(Dataset entries)
= Beginning of Section =

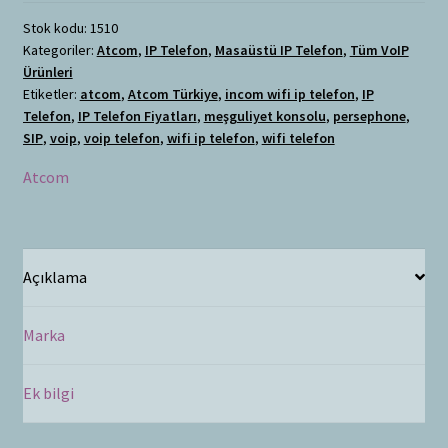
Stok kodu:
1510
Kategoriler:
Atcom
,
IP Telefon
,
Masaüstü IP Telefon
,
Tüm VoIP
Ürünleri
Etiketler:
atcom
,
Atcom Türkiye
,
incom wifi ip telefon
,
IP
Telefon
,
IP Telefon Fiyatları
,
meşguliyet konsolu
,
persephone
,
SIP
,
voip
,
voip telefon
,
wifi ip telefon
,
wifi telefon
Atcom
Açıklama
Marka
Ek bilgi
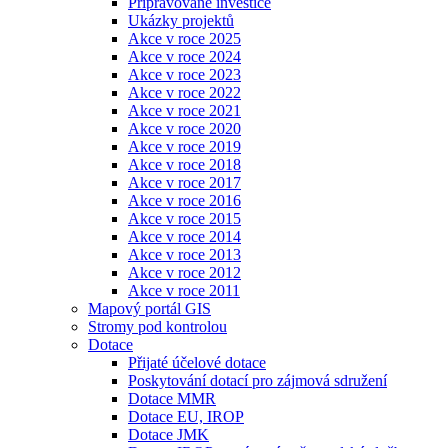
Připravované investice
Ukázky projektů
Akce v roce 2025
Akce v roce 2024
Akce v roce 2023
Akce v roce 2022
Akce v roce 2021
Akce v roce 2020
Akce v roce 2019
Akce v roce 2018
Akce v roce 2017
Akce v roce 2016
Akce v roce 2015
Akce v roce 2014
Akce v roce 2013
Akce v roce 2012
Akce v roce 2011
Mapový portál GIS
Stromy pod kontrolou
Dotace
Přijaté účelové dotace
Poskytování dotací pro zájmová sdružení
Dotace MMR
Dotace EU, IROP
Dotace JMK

= End of Section =
= Beginning of Section =

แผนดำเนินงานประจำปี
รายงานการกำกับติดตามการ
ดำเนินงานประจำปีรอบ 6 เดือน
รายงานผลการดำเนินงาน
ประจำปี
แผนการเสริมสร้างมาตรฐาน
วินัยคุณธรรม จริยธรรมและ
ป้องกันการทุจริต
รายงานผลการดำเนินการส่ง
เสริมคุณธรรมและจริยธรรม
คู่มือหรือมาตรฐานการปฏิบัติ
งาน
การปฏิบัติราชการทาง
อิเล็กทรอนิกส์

= End of Section =

■ Exercise description:
Starting with the line containing "แผนดำเนินงานประจำปี" and going on through the line containing "อิเล็กทรอนิกส์", write those lines out again, swapping "คู่มือ" for "แนวทาง" and leaving everything else unchanged.

■ Task output:
แผนดำเนินงานประจำปี
รายงานการกำกับติดตามการ
ดำเนินงานประจำปีรอบ 6 เดือน
รายงานผลการดำเนินงาน
ประจำปี
แผนการเสริมสร้างมาตรฐาน
วินัยคุณธรรม จริยธรรมและ
ป้องกันการทุจริต
รายงานผลการดำเนินการส่ง
เสริมคุณธรรมและจริยธรรม
แนวทางหรือมาตรฐานการปฏิบัติ
งาน
การปฏิบัติราชการทาง
อิเล็กทรอนิกส์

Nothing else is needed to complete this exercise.